+++ Entries provided +++
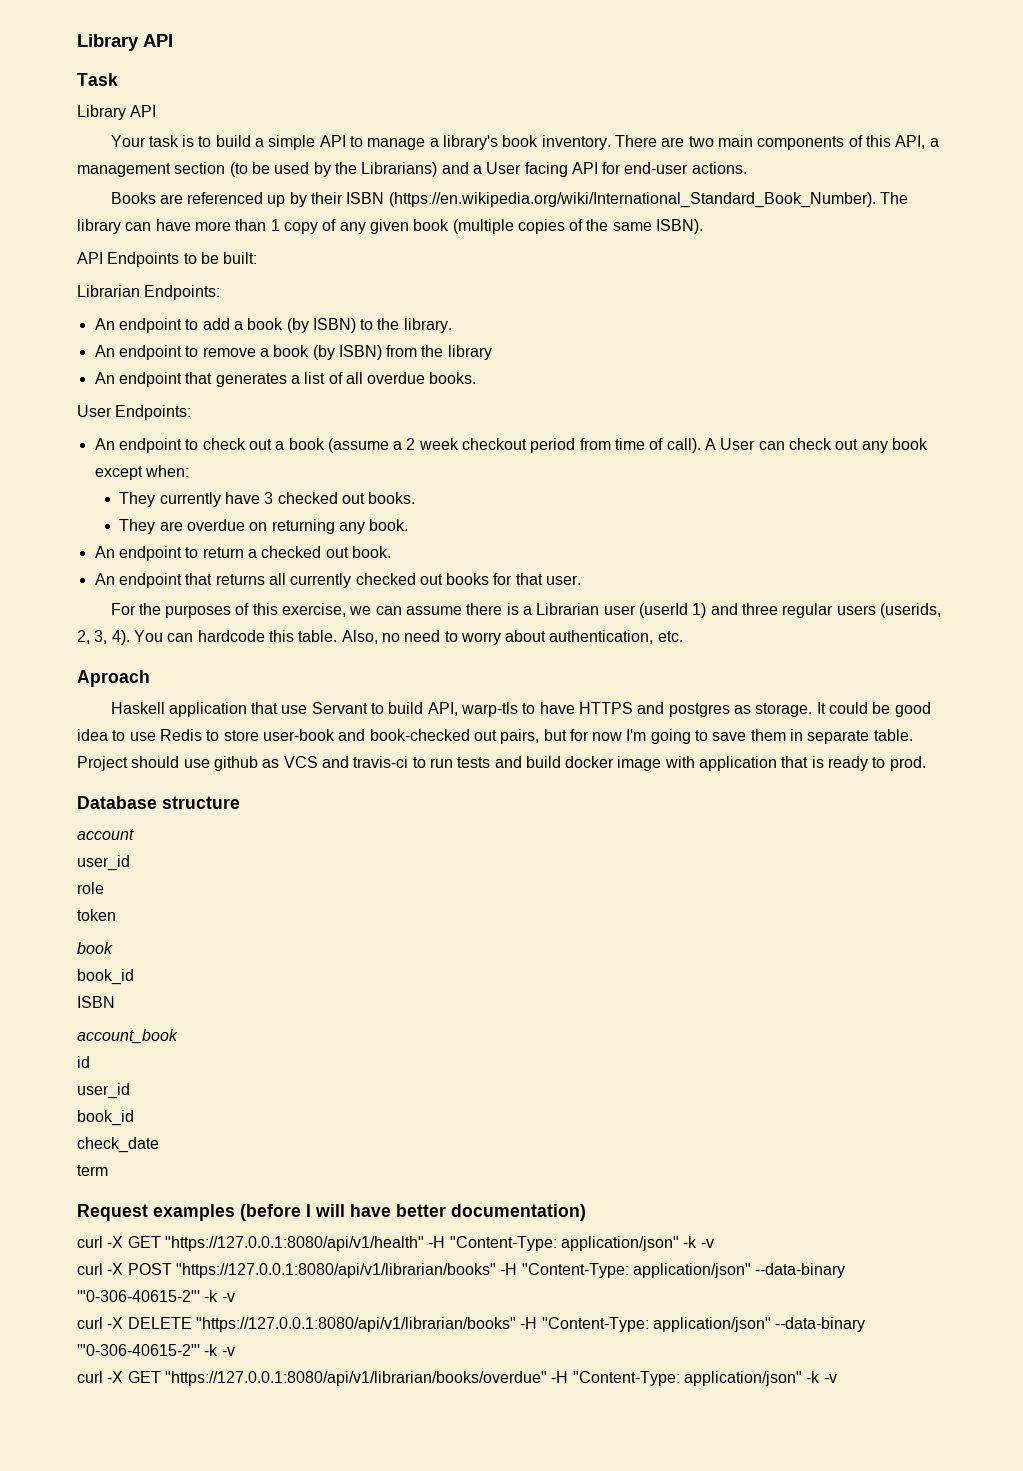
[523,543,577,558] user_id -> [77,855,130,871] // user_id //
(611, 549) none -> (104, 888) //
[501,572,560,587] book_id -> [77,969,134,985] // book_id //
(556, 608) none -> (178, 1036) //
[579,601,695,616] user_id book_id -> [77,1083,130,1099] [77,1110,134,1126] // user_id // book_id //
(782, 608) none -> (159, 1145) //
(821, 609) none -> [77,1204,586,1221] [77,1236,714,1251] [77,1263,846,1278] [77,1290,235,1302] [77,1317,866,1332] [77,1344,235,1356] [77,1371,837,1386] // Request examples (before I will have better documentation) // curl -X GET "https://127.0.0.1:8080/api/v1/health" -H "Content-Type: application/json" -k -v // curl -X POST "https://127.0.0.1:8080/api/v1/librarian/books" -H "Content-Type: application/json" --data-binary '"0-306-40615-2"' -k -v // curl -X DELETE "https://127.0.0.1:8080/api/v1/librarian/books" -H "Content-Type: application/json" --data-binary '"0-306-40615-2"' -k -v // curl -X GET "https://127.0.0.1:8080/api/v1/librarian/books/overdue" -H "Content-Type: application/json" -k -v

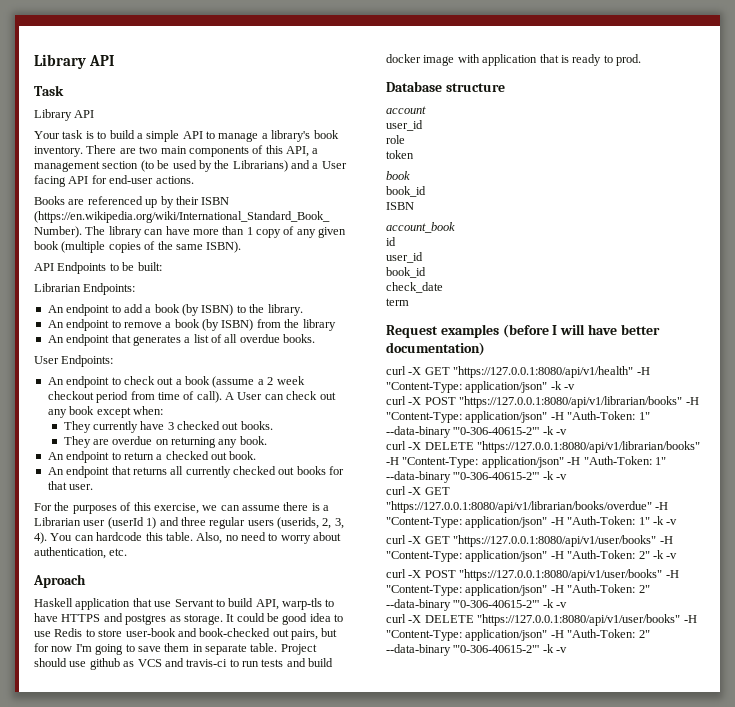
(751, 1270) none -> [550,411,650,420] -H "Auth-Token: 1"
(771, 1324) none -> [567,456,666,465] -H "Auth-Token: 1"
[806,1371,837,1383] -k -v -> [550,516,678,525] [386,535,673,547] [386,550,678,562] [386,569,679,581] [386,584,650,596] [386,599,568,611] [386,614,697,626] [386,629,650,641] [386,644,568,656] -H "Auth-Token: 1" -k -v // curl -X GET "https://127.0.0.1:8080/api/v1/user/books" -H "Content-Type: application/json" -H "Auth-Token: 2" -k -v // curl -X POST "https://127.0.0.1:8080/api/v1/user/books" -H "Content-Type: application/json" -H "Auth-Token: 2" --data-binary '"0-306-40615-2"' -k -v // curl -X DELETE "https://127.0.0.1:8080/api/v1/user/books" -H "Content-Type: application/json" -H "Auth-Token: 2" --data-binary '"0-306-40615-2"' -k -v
+++
What the exercise asks:
From the material above, output only the span of lines that starts at the one containing "[579,601,695,616] user_id book_id" and finishes at the one containing "(751, 1270) none", word for word and free of pictures.

Your response:
[579,601,695,616] user_id book_id -> [77,1083,130,1099] [77,1110,134,1126] // user_id // book_id //
(782, 608) none -> (159, 1145) //
(821, 609) none -> [77,1204,586,1221] [77,1236,714,1251] [77,1263,846,1278] [77,1290,235,1302] [77,1317,866,1332] [77,1344,235,1356] [77,1371,837,1386] // Request examples (before I will have better documentation) // curl -X GET "https://127.0.0.1:8080/api/v1/health" -H "Content-Type: application/json" -k -v // curl -X POST "https://127.0.0.1:8080/api/v1/librarian/books" -H "Content-Type: application/json" --data-binary '"0-306-40615-2"' -k -v // curl -X DELETE "https://127.0.0.1:8080/api/v1/librarian/books" -H "Content-Type: application/json" --data-binary '"0-306-40615-2"' -k -v // curl -X GET "https://127.0.0.1:8080/api/v1/librarian/books/overdue" -H "Content-Type: application/json" -k -v

(751, 1270) none -> [550,411,650,420] -H "Auth-Token: 1"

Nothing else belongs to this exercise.